# WHAT YOU HAVE TO DO
In the advice column below, how old is the child who is described as showing signs of attention deficit disorder?

By the way, you are writing to me from Kentucky, if your married to your sister, ignore everything I just said as nothing will apply to you.
Dink the Shrink
March 08, 2009
ADHD or B.S.?
My 12 year old is showing signs of Attention Deficet Disorder. He is very hyperactive and his teacher at school has had to send him to the principal's office more than once for his hyperactivity. We are having a conference with his teacher and the school psycologist in less than a week, and want to know if we should listen to all of their advice, or take it with a grain of salt and see our family doctor as well.
Anxious in Seatle
Dear Anxious,
You should be concerned with your upcoming meeting with your son's teacher and the school pyscologist. Why? Because they have the tendancy to suggest presribing dangerous drugs for normal childhood hyperactivity. Think back to your childhood, were you often anxious while in school, looking out the window waitng to go outside for recess? What kid wants to be stuck inside anywhere, especially when it is nice outside? Do your own research on ADHD, and definately take your son to the family doctor for an evaluation. Your family doctor can also make a recommendation to see a pyscologist. You may want to see a dietician as well, it could be that you are not giving your son the proper nutrition.

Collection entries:
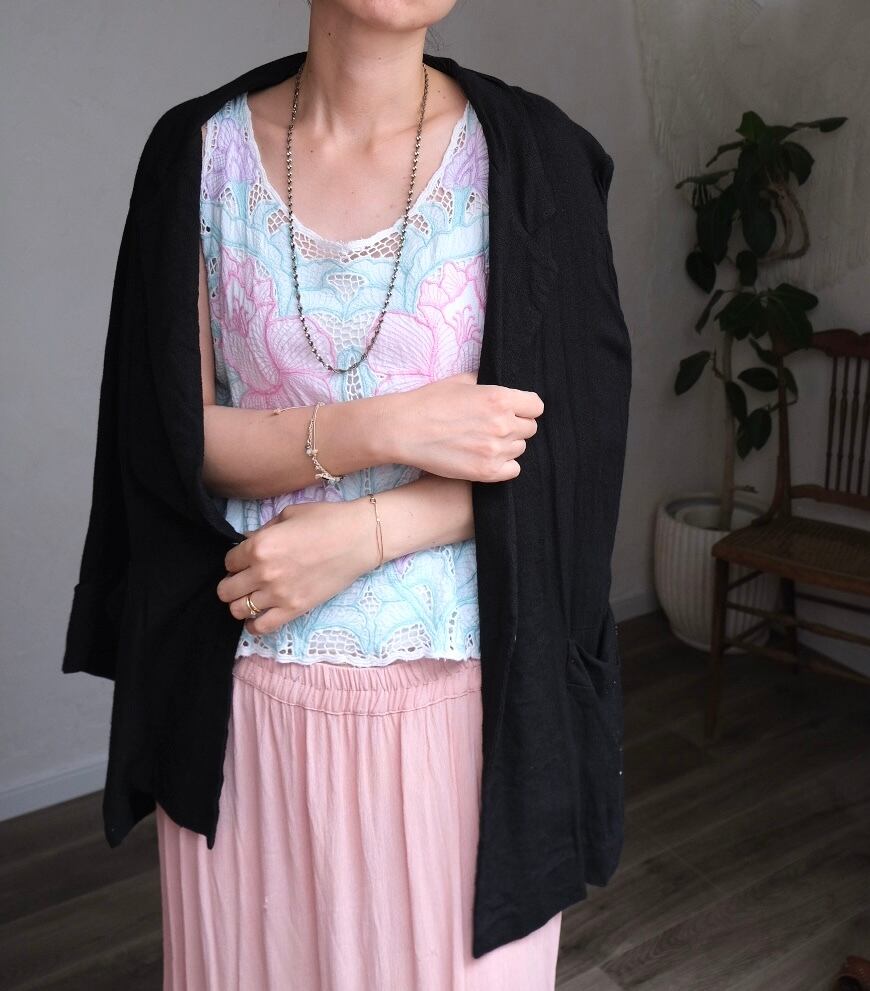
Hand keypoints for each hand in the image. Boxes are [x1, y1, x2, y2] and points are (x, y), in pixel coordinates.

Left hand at [216, 498, 375, 635]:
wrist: (360, 538)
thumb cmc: (327, 519)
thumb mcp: (288, 515)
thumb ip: (263, 531)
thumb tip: (249, 542)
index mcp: (259, 545)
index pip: (228, 562)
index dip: (235, 561)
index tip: (245, 560)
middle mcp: (263, 572)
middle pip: (226, 590)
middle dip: (231, 584)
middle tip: (244, 580)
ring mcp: (278, 594)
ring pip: (238, 610)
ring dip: (241, 604)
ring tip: (252, 597)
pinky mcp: (295, 609)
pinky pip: (261, 627)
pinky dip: (254, 625)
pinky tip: (258, 616)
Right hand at [388, 371, 543, 481]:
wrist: (403, 429)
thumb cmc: (429, 402)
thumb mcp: (462, 381)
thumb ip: (488, 385)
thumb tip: (501, 389)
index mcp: (499, 398)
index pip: (536, 406)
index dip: (525, 407)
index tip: (515, 410)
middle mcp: (503, 424)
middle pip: (530, 428)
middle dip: (515, 425)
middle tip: (493, 426)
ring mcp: (495, 450)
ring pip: (520, 448)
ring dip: (508, 445)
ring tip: (484, 441)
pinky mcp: (486, 472)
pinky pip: (513, 469)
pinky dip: (504, 464)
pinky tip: (486, 457)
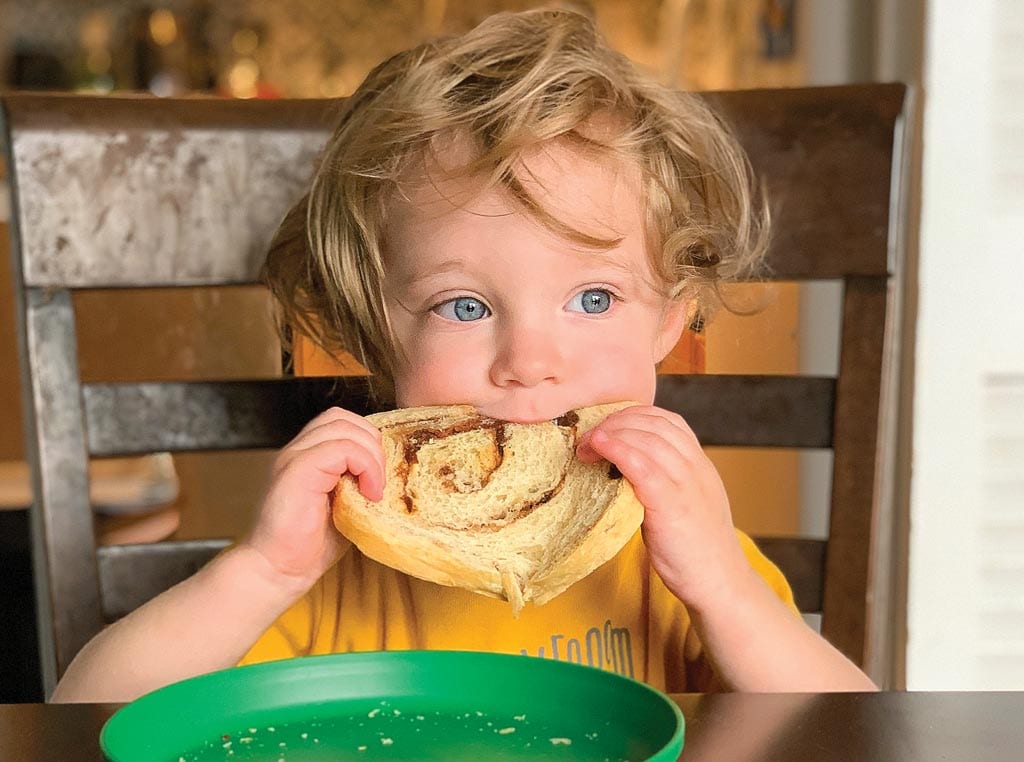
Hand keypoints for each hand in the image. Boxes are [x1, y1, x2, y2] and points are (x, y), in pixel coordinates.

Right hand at [240, 407, 384, 592]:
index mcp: (306, 454)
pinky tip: (369, 493)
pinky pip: (342, 448)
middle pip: (343, 418)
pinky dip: (365, 465)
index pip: (341, 422)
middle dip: (372, 443)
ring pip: (344, 428)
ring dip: (371, 456)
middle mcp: (297, 449)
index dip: (367, 441)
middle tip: (379, 481)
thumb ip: (357, 480)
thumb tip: (391, 471)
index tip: (379, 476)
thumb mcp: (344, 503)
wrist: (278, 571)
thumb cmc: (310, 545)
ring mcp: (294, 456)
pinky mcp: (298, 470)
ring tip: (374, 489)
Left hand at [576, 405, 752, 611]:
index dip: (633, 416)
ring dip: (610, 433)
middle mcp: (696, 467)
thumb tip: (625, 472)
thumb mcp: (686, 505)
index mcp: (701, 464)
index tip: (608, 427)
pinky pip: (641, 465)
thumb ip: (665, 484)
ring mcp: (686, 483)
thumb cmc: (696, 551)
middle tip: (589, 437)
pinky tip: (598, 448)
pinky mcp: (672, 503)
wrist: (720, 584)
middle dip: (615, 422)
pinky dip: (616, 449)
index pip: (668, 420)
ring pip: (646, 439)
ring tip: (586, 445)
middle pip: (653, 424)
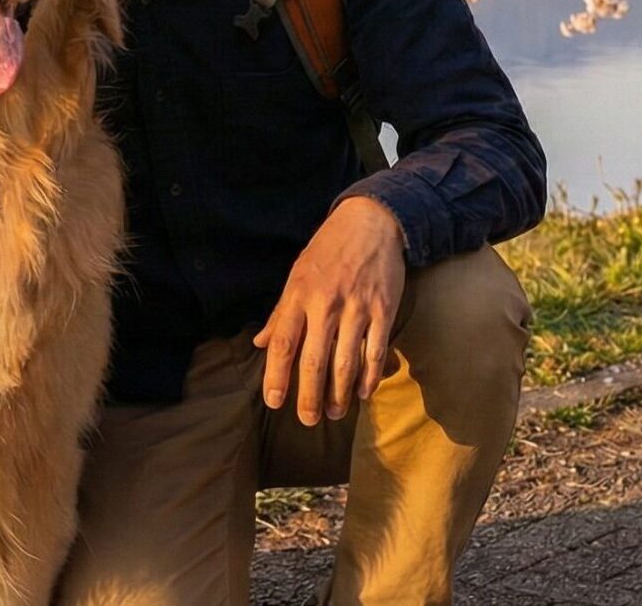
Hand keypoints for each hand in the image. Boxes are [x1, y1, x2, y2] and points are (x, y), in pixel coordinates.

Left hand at [255, 196, 406, 425]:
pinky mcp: (383, 310)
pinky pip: (376, 351)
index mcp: (299, 295)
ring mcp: (356, 308)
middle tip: (306, 420)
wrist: (370, 223)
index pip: (283, 343)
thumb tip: (258, 343)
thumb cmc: (328, 251)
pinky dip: (370, 376)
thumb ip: (280, 313)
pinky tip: (364, 393)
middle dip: (308, 395)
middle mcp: (325, 304)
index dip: (276, 375)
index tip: (274, 401)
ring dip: (339, 393)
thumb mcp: (297, 275)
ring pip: (346, 362)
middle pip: (314, 360)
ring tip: (333, 413)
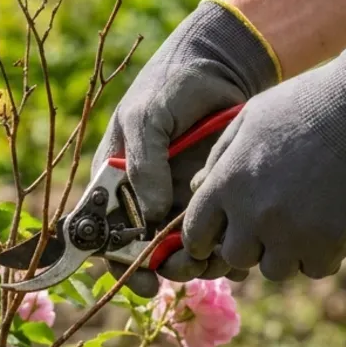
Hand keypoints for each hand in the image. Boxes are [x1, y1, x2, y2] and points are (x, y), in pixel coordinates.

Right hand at [93, 0, 278, 292]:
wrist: (221, 65)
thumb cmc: (171, 84)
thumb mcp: (147, 117)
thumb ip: (144, 164)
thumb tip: (153, 215)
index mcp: (116, 182)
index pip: (107, 234)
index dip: (121, 264)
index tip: (146, 281)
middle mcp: (146, 198)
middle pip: (149, 253)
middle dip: (168, 267)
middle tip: (191, 265)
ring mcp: (180, 199)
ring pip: (185, 250)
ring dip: (200, 263)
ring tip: (218, 257)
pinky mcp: (213, 197)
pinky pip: (217, 234)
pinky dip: (226, 247)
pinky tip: (239, 245)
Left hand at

# SOLUTION
The child is 12 years old.